The Union Cabinet approved amendments to the Representation of People Act to negate a Supreme Court order on immediate disqualification of convicted MPs and MLAs.
The Representation of People Act, 1951(RPA) is an act of Parliament of India to provide for the conduct of elections of the Houses of Parliament and to the House or Houses of the Legislature of each State, the qualifications and disqualifications for membership of those Houses, the corrupt practices and other offences at or in connection with such elections and the decision of doubts and disputes arising out of or in connection with such elections. The Act was enacted by the provisional parliament under Article 379 of Indian Constitution, before the first general election. The acts were amended several times, but one of the notable amendments is the Representation of the People (Amendment) Act, 1966 (47 of 1966), which abolished the election tribunals and transferred the election petitions to the high courts whose orders can be appealed to Supreme Court. However, election disputes regarding the election of President and Vice-President are directly heard by the Supreme Court.
In the Chief Election Commissioner vs Jan Chowkidar case , in 2013 , a two-judge bench of the Supreme court held that since any person confined in prison or in lawful custody of the police is not entitled to vote under Section 62 of The Representation of the People Act (RPA), 1951, the incarcerated person shall also not be entitled to contest elections to Parliament or state legislatures.In the same year in the Lily Thomas vs Union of India case , the same bench of the SC held that Section 8(4) of the RPA, which allows MPs and MLAs who are convicted while serving as members to continue in office till an appeal against such conviction is disposed of, is unconstitutional.

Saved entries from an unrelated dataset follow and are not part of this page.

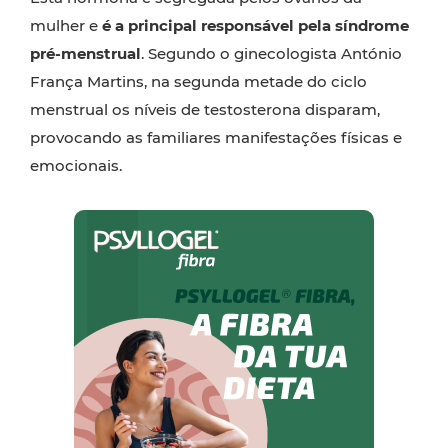
mulher e
é a principal responsável pela síndrome
pré-menstrual
. Segundo o ginecologista António
França Martins, na segunda metade do ciclo
menstrual os níveis de testosterona disparam,
provocando as familiares manifestações físicas e
emocionais.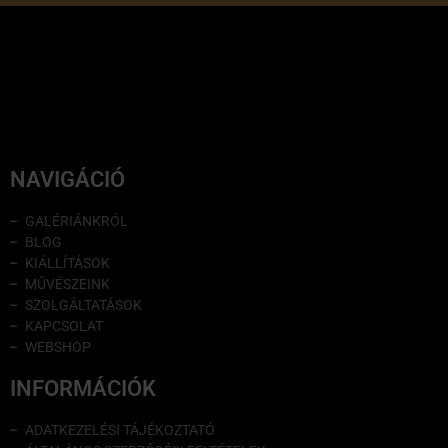
NAVIGÁCIÓ
GALÉRIÁNKRÓL
BLOG
KIÁLLÍTÁSOK
MŰVÉSZEINK
SZOLGÁLTATÁSOK
KAPCSOLAT
WEBSHOP
INFORMÁCIÓK
ADATKEZELÉSI TÁJÉKOZTATÓ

The two proposals were approved in the form of amendments to the Representation of People Act and separate bills will be tabled in Parliament related to them.

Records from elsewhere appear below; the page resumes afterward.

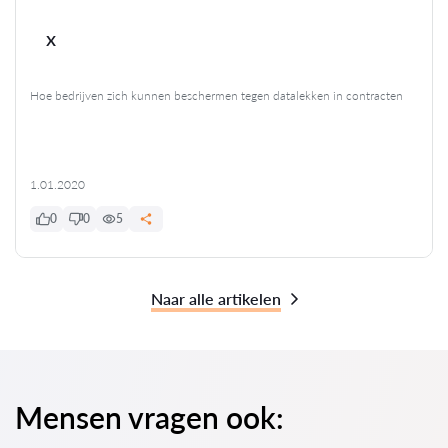
x
Hoe bedrijven zich kunnen beschermen tegen datalekken in contracten
1.01.2020
0
0
5
Naar alle artikelen
Mensen vragen ook:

As per one amendment, an MP, MLA or MLC cannot be disqualified after conviction if he or she files an appeal within 90 days from the date of conviction and such conviction is stayed. A proviso added to sub-section (4) of section 8 of the RP Act makes it clear that the convicted member shall continue to take part in proceedings of Parliament or Legislature of a state but he or she shall neither be entitled to vote nor draw salary and allowances till the appeal or revision is finally decided by the court.

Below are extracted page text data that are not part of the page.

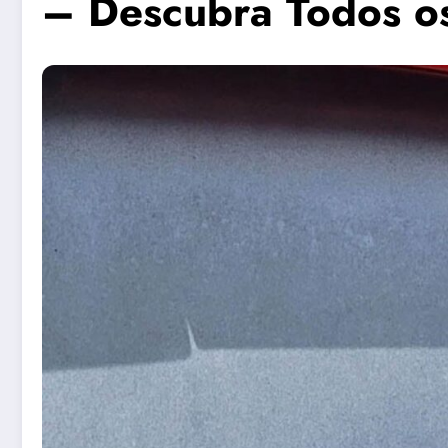
– Descubra Todos os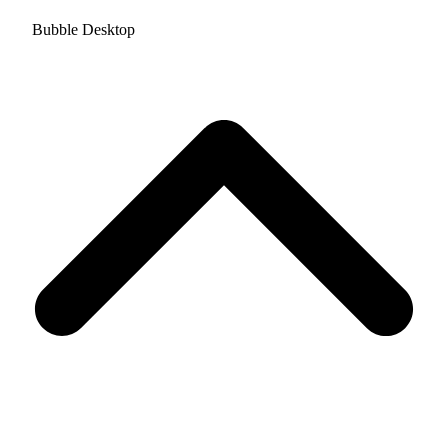
Bubble Desktop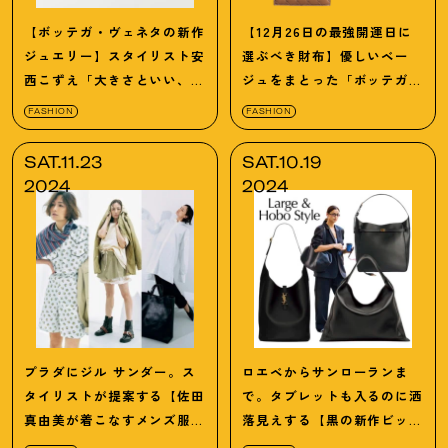
【ボッテガ・ヴェネタの新作
【12月26日の最強開運日に
ジュエリー】スタイリスト安
選ぶべき財布】優しいベー
西こずえ「大きさといい、輝
ジュをまとった「ボッテガ・
きといい、 超好み！」
ヴェネタの新作5選」
FASHION
FASHION
SAT.11.23
SAT.10.19
2024
2024
プラダにジル サンダー。ス
ロエベからサンローランま
タイリストが提案する【佐田
で。タブレットも入るのに洒
真由美が着こなすメンズ服
落見えする【黒の新作ビッグ
ルック4選】
バッグ5選】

Another amendment cleared by the Cabinet adds a provision to sub section (2) of section 62 of the RP Act to state that a person cannot cease to be a voter while in detention as his or her right is only temporarily suspended. It further states that as the name of person in jail continues to be on electoral role, he or she also continues to be an elector and file nomination for election.
The development came after all major political parties backed the government on the move to amend the Act to negate the impact of the apex court verdict directing immediate disqualification of MPs and MLAs on being sentenced for more than two years in a criminal case.